Выбрать главу

3. Математическая лингвистика должна быть строгой логической дисциплиной, как того и требует математика. Но язык не есть чистая логика. Он есть практическое мышление, извлекающее из объективной действительности те моменты, которые необходимы для общения людей, и те моменты из чистой логики, которые в результате сложнейшей модификации могут стать орудием разумного общения; поэтому логически даваемое определение любой языковой категории и любого языкового правила всегда и обязательно содержит массу всякого рода «исключений» и натыкается на массу всякого рода языковых неожиданностей. Но все эти исключения и неожиданности как раз и являются закономерным результатом человеческого общения, которые нужно формализовать отдельно; да еще неизвестно, можно ли их формализовать, если вся их сущность часто только и заключается в неожиданности и никакому обобщению не поддающейся единичности. Поэтому самая элементарная и школьная грамматика любого языка, со всеми своими неуклюжими правилами и исключениями, гораздо ближе к естественным языкам, чем самая тонкая математическая лингвистика.

4. Что касается практического построения внесмысловой лингвистики, то, отбрасывая все традиционное языкознание и тем самым лишая себя возможности дать существенное определение той или другой языковой категории или языкового правила, она необходимым образом дает десятки и сотни всякого рода определений, которые для языка несущественны и которые возникают не на основании изучения естественных языков, но на основании некритического сопоставления их категорий или правил, или их принципов и законов с разными соседними, несущественными для языка областями. Поэтому внесмысловая лингвистика либо вовсе не дает никаких определений, либо эти определения слишком широки или узки, либо формулируются они на основании всякого рода смежных, побочных и даже случайных сопоставлений. Невозможно, например, добиться точного определения языковой модели. Этих определений дается огромное множество, и как объединить их с языковыми явлениями естественных языков большею частью остается неизвестным. Однако этому обстоятельству нечего и удивляться, потому что, если игнорируется коммуникативная специфика языковой области, то всякое определение из этой области по необходимости оказывается и несущественным и случайным. Такие, например, категории, как «множество», «класс», «разбиение множества», «подмножество», «эквивалентность», «функция» и т.д. и т.д., имеют в математике строго определенное значение. Если же применять эти категории к языку без учета его специфики, они получают очень смутное, противоречивое и неопределенное значение, так как непосредственное применение их к языку, понимаемому внесмысловым образом, на каждом шагу наталкивается на непреодолимые трудности. Как, например, определить фонему, если игнорировать всю артикуляционную область звукообразования, всю физически-физиологически-психологически-социальную область звука, всю его акустическую природу. Приходится делать разного рода случайные заимствования из естественной фонетики языков либо прямо исключать фонологию из области языкознания.

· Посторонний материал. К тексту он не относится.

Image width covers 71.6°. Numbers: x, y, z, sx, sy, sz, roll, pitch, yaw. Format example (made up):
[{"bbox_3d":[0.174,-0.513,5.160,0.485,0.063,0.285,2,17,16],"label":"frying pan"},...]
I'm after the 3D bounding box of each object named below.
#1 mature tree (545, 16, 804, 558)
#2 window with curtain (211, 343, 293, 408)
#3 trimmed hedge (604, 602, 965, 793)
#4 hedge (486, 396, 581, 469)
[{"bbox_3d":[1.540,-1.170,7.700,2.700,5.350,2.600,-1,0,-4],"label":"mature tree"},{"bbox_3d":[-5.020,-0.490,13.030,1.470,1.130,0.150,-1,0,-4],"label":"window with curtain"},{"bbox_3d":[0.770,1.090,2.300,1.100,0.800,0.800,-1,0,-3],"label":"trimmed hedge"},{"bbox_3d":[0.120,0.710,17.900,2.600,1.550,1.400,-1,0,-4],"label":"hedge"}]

5. Опора исключительно на одну математику ведет к недопустимому игнорированию огромного количества тех структурно-языковых наблюдений, которые мы находим у старых лингвистов, несмотря на неприемлемость для нас их методов, например, у Ф.Ф. Фортунатова, И.А. Бодуэна де Куртенэ, Л.В. Щербы, А.М. Пешковского и мн. др. Особенно тяжелое впечатление производит игнорирование замечательных трудов В.В. Виноградова, который, стоя на позициях критически перестроенного традиционного языкознания, всегда делал в своих трудах массу всякого рода структурно-модельных наблюдений, но делал их так, что все эти структуры и модели органически вырастали у него из тщательного изучения именно естественного языка. Такое отгораживание от традиционного языкознания и такое пренебрежительное к нему отношение могло вести и фактически ведет только к неимоверному хаосу языковых наблюдений, в которых весьма трудно разобраться языковедам, да едва ли и стоит разбираться.

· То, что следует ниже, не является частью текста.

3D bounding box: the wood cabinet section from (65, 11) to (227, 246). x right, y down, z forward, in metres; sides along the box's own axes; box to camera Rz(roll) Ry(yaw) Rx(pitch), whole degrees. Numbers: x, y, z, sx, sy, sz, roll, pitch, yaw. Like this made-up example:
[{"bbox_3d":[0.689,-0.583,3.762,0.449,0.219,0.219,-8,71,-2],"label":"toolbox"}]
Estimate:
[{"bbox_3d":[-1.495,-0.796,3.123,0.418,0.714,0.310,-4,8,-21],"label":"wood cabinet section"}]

6. Наконец, релятивизм и субъективизм зарубежной математической лингвистики тяжелым грузом лег также и на многие советские работы из этой области. Желая свести лингвистику к небольшому количеству самых общих категорий и аксиом, говорят об «отборе» или «наборе» тех или других аксиом для языкового построения, говорят об их «фикциях» или внесмысловом функционировании. Получается такое впечатление, что аксиому, лежащую в основе языкознания, каждый исследователь может по собственному произволу отбирать, выбирать, комбинировать и интерпретировать. В предельном отрыве от естественных языков и грамматик это является законченной системой релятивистского и субъективного идеализма, опровергать который не входит в задачи настоящего раздела. Можно только порадоваться, что ввиду хаотичности внесмысловых языковых построений это не доходит до законченной системы мировоззрения и остается только в виде не продуманных до конца тенденций, то более, то менее интенсивных.